Page extract
I wrote previously about how important it is for law firms to understand their own economics in order to get a better grasp of their pricing performance. This time I discuss another aspect of the pricing mechanism — the process of pricing and how it can be improved.
We can discuss pricing and budgeting mechanisms, but it’s important to also look at pricing from a process improvement and project management standpoint. Or, more accurately, at the intersection of three concepts — process improvement, project management, and both of their relations to pricing.
In this situation, efficiency is part of the engine that generates value – to both the firm and clients. The old notion of “Doing More With Less” — which was a mantra for years — has now evolved into an efficiency model created by improved processes and management when producing legal work as well as business operations. And this naturally segues into the combination of concepts, frameworks, and tools in both Lean and Six Sigma. This is what we at the Legal Lean Sigma Institute call Legal Lean Sigma®, and this application of methodologies that came from manufacturing to our world does require a fair amount of bridging.
When you pull the economics into the picture and look at the data surrounding the cost associated to produce the work, you’ll find that most law firms are losing money in this way.
Lean identifies waste in a process, and Six Sigma identifies defects in those processes. In short, we combine Lean (do the right things), Six Sigma (do things right) and project management (doing the thing right the first time, every time). We apply these concepts to the legal profession.
This is just broad strokes as I explain it, but to apply it to the legal profession, you need to apply the tools on a macro- to micro-level by using different process improvement methodologies that analyze how we perform legal work.
Using Tools to Find Problems & Objectives
Let’s look, for example, at client intake. Client intake goes through a series of steps — first, it goes through a conflict check, then through opening the file, assigning the work, and clearing financial due diligence. And all these different steps contain multiple tasks within each one. The client intake process is a prime example where you can take a hard look at the different pieces that make up the process and apply Legal Lean Sigma® concepts.

Given task
Using the passage on law firm pricing, answer these questions:
1. What does Lean identify in a process, and what does Six Sigma identify?
2. Which old mantra has evolved into an efficiency model?
3. What is the first step in client intake?
The listing that comes next has no connection to the passage on law firm pricing.

Given data
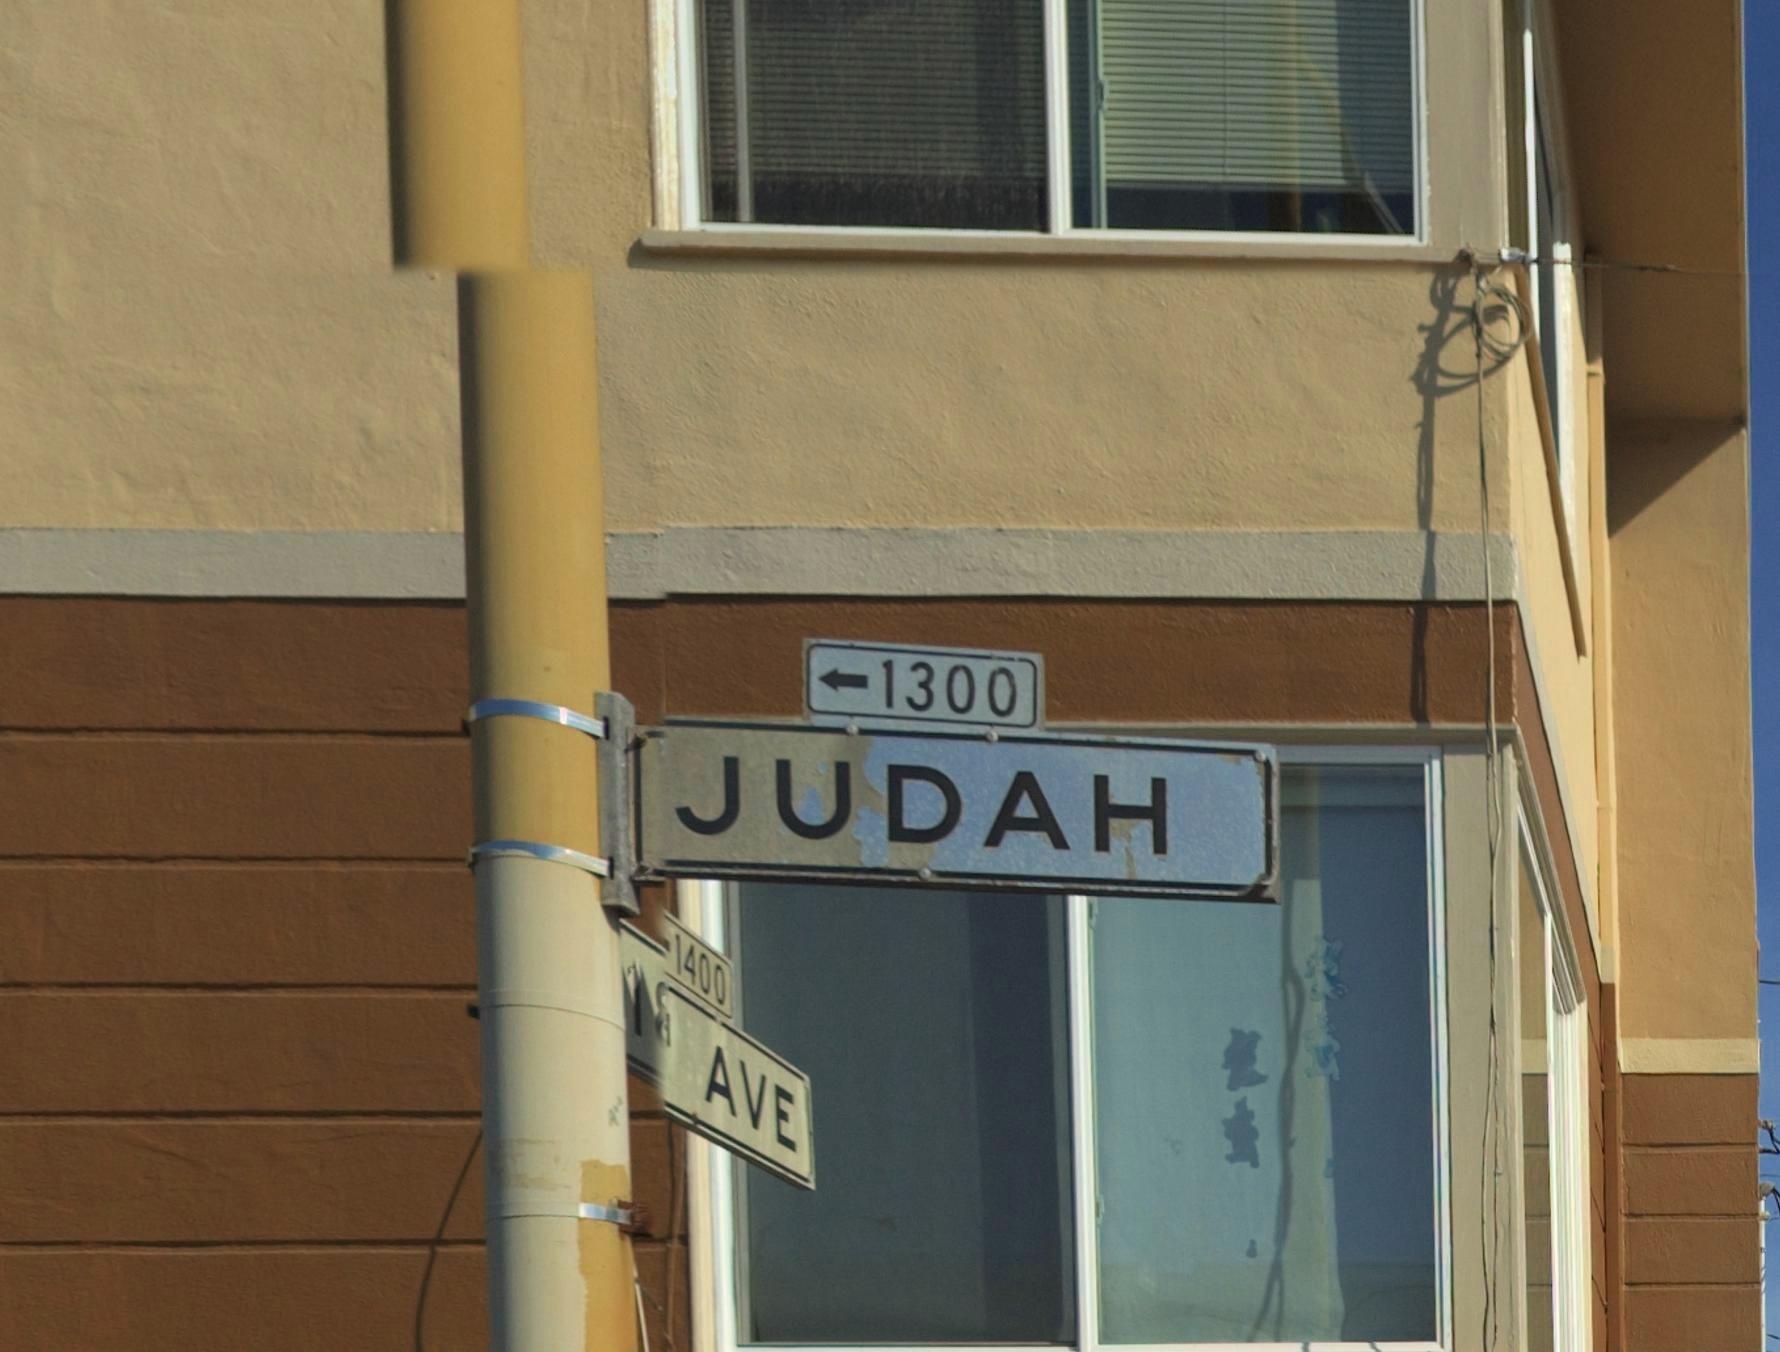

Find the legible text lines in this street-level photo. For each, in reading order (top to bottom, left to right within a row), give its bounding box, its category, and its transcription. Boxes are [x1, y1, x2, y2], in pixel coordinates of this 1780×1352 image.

[812, 648, 1025, 723] StreetNumberRange: <-1300
[673, 753, 1177, 864] StreetName: JUDAH
[671, 926, 733, 1014] StreetNumberRange: 1400
[694, 1037, 802, 1163] StreetName: AVE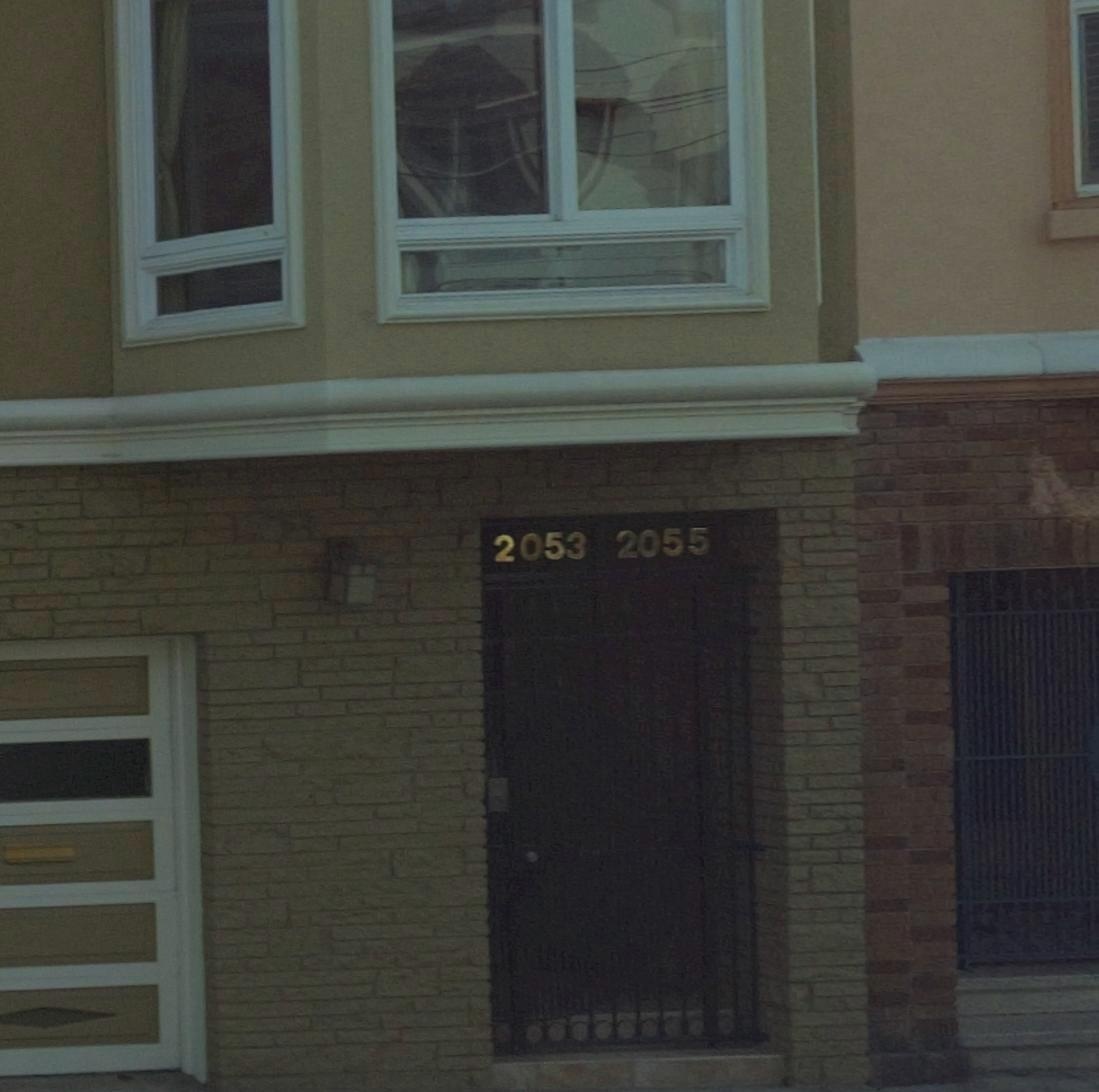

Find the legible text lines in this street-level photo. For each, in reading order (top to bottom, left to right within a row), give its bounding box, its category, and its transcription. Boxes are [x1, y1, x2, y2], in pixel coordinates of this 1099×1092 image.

[491, 529, 589, 566] StreetNumber: 2053
[614, 524, 714, 561] None: 2055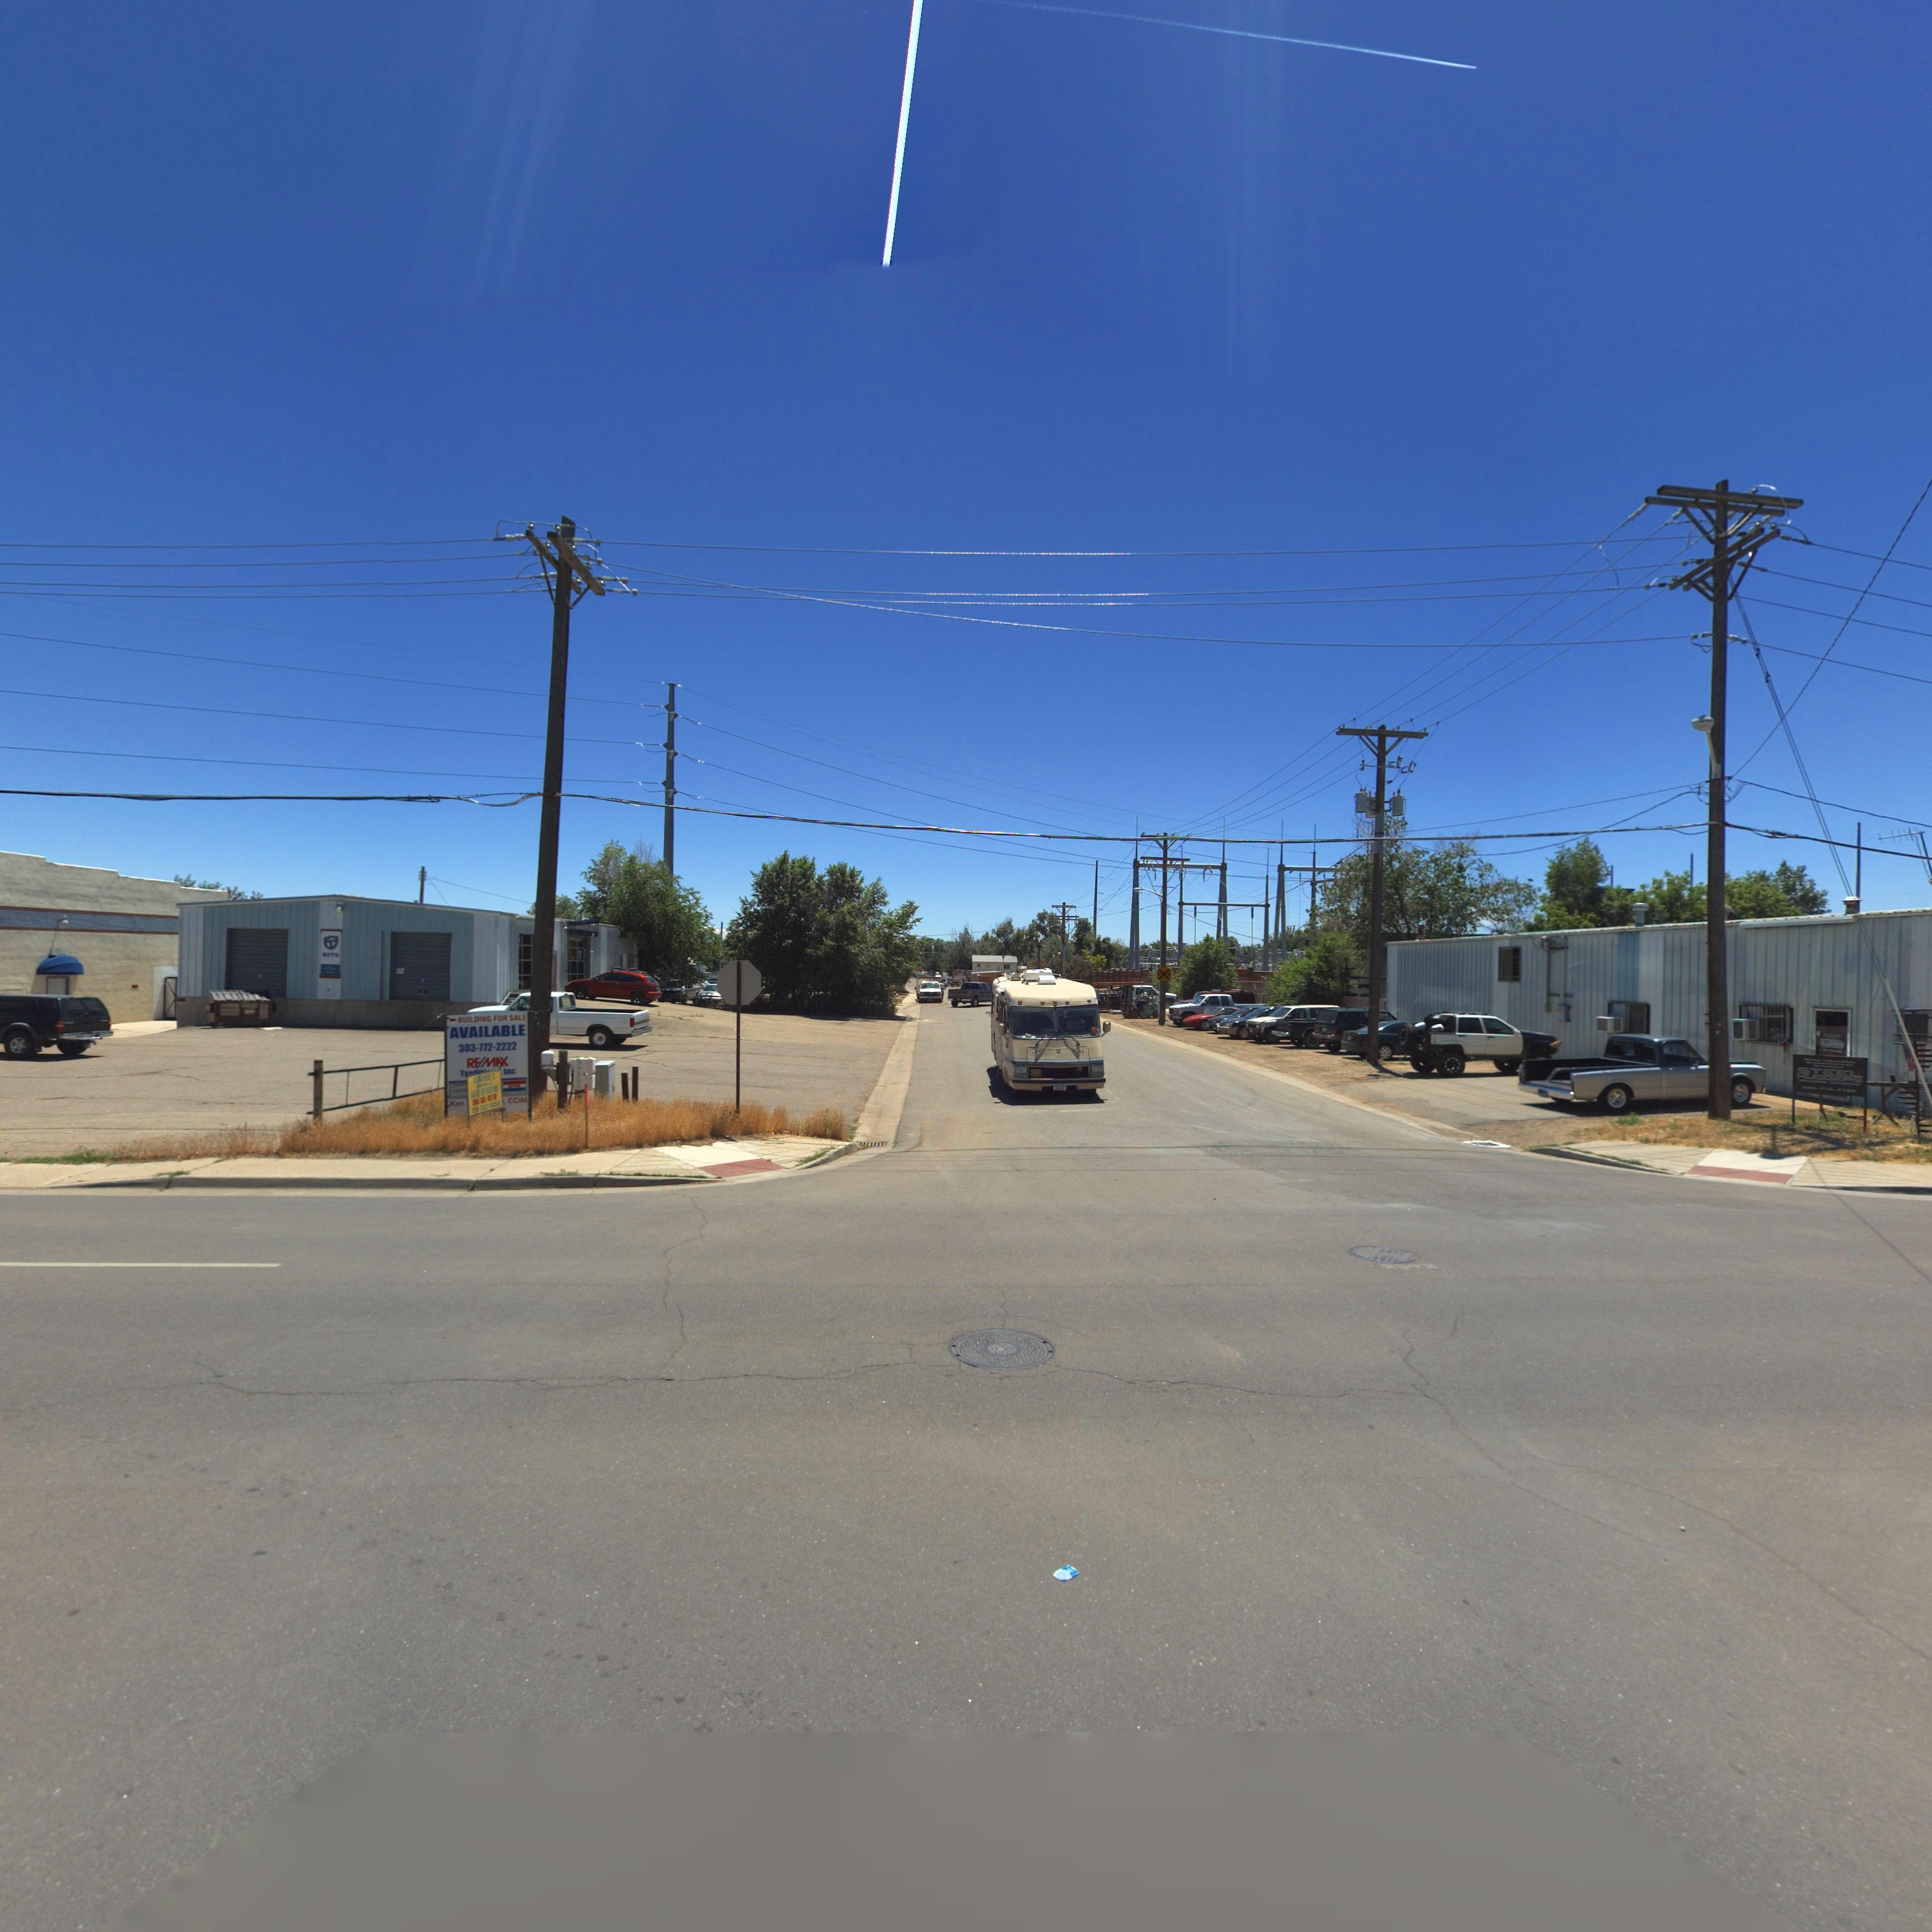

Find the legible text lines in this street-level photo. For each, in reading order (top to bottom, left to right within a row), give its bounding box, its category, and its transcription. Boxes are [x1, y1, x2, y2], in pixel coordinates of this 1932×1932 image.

[322, 952, 339, 957] BusinessName: BITS
[1820, 1039, 1844, 1044] BusinessName: *TEEL
[1797, 1067, 1864, 1078] BusinessName: STEEL
[1796, 1073, 1862, 1082] BusinessName: HUGGER*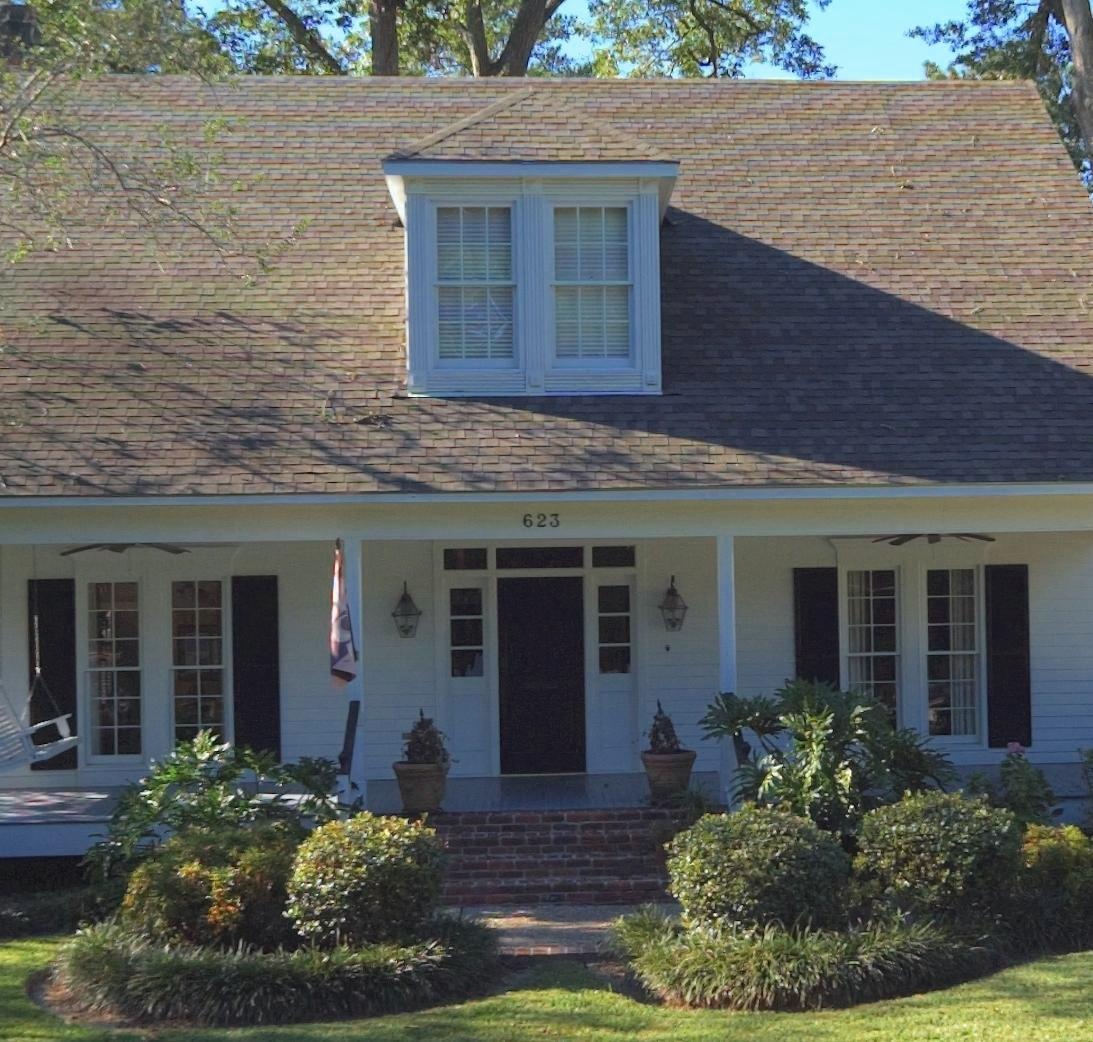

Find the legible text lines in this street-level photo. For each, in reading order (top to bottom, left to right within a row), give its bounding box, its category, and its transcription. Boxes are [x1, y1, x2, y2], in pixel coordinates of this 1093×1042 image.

Response
1. Lean identifies waste, and Six Sigma identifies defects.
2. "Doing More With Less."
3. A conflict check.